As should be obvious, this tactic threatens to keep distinct two issues:

the expression of false, even vicious beliefs, and violent conduct toward others. It is true, of course, that many who act violently toward others harbor false and vicious beliefs about them. Indeed, hardly any crime is without some such motivation. Even a mugger probably has beliefs about his victims, to the effect that the SOB has an undeserved nice life and the mugger deserves to dip into the funds that make this possible. Envy and hatred are common ingredients of many crimes, but the law does not usually punish the envy or the hatred but just the assault or murder or kidnapping that is committed by the perpetrator who may or may not have such beliefs and attitudes motivating him.

I suppose we should be used by now to people who fail to appreciate that even evil must be fought in civilized ways – after all, most governments see no good reason to adhere to such restraints. We do at least have the ideal of due process – that is, respecting people’s rights even as we deal with their bad behavior-not only in the criminal law but also in ordinary morality. We generally consider it wrong to over react to someone’s bad conduct. Punishment must fit the "crime." Say, if someone insults you, it is wrong to pull out a pistol and shoot him; if someone is impolite, it is wrong to bash in his face; if someone lies to you, it would be wrong for you to beat up his children.

So, if someone expresses vicious falsehoods about some group of people, say blacks, Jews, Catholics or Arabs, it still isn’t appropriate to react by jailing such people. Words, even emphatic and angry words, must be fought with words, nothing more. Alas, Mr. Dees & Co. seem not to believe this.

Except perhaps in one case: When hatred is expressed toward corporate managers, stockholders, people in big business, and subsequently – maybe even in part because of this – corporations, business people, and so on are attacked, well here there is no reason to fret. When Ralph Nader gallivants about the country preaching that big business is evil, that corporations are ripping off everyone and so forth, the fact that this may incite some folks to burn down some corporate facilities – as has been done by some radical environmentalists – does not seem to bring out Morris Dees & Co. launching legal actions against Mr. Nader and all his minions.

Actually, in this connection one could well argue that the September 11 terrorist attack, at least on the World Trade Center, had a lot to do with the sort of teaching that emanates from Nader & Co. Those Hollywood movies like Wall Street, and Broadway hits like Death of a Salesman, could all be construed as vile attacks on, besmirching of innocent people in the business community. No, they are not violent attacks, but they are vicious verbal assaults upon people who not only haven’t done any harm to others but have devoted themselves, at least indirectly, to serving millions of people well who make use of the wealth produced by businesses.
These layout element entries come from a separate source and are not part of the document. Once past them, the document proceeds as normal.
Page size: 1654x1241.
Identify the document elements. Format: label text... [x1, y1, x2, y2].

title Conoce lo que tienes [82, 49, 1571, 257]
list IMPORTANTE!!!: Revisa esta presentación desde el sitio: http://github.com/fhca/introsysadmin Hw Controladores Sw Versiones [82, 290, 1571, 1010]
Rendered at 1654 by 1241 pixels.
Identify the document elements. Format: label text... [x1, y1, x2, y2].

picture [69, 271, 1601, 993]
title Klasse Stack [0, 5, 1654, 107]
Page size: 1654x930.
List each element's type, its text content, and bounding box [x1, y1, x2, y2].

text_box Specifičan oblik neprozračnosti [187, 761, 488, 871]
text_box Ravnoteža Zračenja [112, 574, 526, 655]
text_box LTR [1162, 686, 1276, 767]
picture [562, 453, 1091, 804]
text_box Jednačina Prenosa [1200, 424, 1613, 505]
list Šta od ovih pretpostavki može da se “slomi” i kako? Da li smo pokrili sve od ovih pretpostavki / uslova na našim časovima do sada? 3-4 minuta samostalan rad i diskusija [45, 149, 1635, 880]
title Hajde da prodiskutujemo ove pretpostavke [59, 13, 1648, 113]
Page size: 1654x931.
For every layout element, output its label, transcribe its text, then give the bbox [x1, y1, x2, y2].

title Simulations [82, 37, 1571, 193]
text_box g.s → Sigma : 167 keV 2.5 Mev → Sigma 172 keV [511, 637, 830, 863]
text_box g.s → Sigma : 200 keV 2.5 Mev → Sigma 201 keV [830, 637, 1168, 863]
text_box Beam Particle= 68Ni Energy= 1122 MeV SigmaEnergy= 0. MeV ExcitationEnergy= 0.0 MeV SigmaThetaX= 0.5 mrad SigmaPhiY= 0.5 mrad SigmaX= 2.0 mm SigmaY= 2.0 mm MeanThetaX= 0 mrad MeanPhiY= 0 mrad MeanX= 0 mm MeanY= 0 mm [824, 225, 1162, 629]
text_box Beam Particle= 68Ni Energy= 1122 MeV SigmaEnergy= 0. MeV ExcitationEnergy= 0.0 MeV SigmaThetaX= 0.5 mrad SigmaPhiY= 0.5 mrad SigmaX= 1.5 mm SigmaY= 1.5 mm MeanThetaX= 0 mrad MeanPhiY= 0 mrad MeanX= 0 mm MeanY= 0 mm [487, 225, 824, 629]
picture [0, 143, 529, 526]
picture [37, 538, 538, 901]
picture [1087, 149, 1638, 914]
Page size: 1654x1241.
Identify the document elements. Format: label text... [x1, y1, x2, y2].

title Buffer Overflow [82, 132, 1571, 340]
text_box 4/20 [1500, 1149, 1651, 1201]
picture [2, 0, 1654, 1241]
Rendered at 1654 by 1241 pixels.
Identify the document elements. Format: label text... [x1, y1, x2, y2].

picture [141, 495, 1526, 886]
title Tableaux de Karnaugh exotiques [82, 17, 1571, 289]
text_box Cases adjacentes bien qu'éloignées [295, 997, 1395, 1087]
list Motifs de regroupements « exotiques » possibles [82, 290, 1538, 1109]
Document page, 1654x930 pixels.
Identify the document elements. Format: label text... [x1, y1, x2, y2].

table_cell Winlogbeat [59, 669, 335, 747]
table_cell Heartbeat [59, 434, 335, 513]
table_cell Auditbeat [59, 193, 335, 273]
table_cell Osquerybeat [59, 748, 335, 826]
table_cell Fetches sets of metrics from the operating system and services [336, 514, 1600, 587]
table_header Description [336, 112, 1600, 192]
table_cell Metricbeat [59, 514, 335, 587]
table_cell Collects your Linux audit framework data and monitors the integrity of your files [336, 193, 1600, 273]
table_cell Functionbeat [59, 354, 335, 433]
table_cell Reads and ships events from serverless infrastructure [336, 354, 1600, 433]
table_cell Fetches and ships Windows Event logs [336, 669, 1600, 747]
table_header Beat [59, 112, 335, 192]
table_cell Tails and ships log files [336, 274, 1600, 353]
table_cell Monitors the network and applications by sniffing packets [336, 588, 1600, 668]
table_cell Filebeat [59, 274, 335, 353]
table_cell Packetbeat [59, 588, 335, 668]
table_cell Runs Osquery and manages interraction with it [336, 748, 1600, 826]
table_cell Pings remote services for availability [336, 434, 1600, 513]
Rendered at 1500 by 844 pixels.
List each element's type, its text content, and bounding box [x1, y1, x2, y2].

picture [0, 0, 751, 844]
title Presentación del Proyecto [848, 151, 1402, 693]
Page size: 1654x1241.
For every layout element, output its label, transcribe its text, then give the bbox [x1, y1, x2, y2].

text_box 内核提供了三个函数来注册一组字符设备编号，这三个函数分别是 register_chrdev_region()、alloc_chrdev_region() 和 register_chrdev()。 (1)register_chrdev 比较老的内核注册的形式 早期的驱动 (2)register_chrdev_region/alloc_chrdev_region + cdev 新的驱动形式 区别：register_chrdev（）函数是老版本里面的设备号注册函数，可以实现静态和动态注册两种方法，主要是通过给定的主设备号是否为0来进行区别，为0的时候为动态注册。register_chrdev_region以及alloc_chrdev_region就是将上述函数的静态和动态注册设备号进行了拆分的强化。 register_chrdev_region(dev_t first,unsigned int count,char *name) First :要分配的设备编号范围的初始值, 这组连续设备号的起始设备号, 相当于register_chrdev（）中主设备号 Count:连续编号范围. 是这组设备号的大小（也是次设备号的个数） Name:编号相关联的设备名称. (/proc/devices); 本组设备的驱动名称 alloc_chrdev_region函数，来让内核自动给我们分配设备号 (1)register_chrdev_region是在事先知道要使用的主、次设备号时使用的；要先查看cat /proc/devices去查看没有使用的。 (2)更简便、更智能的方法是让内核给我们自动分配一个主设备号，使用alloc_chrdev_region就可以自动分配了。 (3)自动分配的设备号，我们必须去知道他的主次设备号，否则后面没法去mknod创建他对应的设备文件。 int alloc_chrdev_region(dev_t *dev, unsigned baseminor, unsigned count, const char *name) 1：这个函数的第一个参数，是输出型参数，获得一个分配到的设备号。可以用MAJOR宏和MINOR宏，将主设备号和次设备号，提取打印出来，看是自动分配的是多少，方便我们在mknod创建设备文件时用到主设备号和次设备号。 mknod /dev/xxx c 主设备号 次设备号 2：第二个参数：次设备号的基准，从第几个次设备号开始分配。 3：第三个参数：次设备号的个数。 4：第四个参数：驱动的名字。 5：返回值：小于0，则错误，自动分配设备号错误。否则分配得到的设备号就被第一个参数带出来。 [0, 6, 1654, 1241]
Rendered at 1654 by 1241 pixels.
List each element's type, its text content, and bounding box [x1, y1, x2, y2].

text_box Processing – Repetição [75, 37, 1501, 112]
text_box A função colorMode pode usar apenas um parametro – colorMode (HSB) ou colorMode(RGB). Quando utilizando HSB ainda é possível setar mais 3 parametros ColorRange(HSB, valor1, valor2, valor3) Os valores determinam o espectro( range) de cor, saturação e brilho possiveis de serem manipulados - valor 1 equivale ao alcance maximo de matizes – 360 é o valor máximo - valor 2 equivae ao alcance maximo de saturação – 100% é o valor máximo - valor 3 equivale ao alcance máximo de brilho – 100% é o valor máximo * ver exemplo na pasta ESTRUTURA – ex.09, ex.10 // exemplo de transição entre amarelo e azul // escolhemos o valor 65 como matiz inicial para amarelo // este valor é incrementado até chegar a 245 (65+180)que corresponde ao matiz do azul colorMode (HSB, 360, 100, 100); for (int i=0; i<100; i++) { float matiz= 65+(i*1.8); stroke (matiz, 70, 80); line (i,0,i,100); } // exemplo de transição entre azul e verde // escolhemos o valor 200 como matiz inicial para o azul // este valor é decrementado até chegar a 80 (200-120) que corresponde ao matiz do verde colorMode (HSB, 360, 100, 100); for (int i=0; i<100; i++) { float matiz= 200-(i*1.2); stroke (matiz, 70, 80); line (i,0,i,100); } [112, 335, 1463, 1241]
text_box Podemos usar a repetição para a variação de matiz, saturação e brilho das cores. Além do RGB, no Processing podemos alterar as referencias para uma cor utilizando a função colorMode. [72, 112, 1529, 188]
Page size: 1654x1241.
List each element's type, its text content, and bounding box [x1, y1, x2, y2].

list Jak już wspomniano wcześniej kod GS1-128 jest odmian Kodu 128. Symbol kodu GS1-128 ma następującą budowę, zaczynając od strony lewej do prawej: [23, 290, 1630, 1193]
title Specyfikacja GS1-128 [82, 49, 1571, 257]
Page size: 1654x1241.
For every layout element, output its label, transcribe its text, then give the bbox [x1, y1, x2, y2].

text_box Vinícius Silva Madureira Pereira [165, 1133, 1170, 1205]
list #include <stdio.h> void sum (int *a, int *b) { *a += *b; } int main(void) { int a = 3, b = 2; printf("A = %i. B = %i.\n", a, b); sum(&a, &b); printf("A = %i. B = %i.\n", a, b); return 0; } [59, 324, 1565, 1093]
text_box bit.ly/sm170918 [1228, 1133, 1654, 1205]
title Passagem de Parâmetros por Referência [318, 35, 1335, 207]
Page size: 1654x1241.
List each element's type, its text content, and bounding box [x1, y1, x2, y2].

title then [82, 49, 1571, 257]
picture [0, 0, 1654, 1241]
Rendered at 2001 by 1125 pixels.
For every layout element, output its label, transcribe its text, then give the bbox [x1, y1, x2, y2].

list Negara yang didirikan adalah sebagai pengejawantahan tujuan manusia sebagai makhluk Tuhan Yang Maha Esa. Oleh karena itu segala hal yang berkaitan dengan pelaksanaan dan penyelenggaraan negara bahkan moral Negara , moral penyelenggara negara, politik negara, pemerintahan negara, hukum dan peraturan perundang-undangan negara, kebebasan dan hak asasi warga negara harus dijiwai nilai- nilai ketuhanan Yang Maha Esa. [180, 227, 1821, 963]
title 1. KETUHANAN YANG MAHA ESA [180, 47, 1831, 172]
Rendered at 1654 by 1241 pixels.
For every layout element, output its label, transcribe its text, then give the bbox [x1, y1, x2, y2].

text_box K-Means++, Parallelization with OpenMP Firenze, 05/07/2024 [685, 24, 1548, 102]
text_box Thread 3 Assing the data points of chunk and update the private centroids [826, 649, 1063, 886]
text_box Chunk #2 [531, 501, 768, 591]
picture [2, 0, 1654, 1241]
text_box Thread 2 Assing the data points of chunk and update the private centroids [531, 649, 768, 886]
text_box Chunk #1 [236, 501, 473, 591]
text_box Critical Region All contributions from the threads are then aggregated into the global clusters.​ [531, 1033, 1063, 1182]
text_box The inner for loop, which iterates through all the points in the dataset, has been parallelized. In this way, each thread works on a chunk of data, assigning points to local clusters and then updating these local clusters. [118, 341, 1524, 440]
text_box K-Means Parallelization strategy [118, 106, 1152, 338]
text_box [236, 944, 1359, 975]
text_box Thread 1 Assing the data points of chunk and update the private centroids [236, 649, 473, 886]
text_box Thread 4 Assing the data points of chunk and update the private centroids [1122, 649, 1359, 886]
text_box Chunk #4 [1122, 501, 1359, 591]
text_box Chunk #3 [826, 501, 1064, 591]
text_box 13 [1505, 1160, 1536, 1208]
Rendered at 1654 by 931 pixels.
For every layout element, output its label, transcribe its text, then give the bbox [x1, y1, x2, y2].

Alas, we will not hear from Mr. Dees about the causal role Mr. Nader and others like him may well have played in inciting hatred toward American business, maybe even abroad, perhaps in the heart and mind of an Osama bin Laden. That is because Mr. Dees & Co. know that hatred for business is politically correct, widely approved of in intellectual, academic and journalistic circles here and abroad.

So, Dees & Co. will stick to undermining the distinction between words and deeds where it concerns easier targets, namely, people who viciously hate members of racial and religious groups. And maybe we should be thankful, at least this way they testify, albeit selectively, to the distinction that they themselves are so willing to ignore.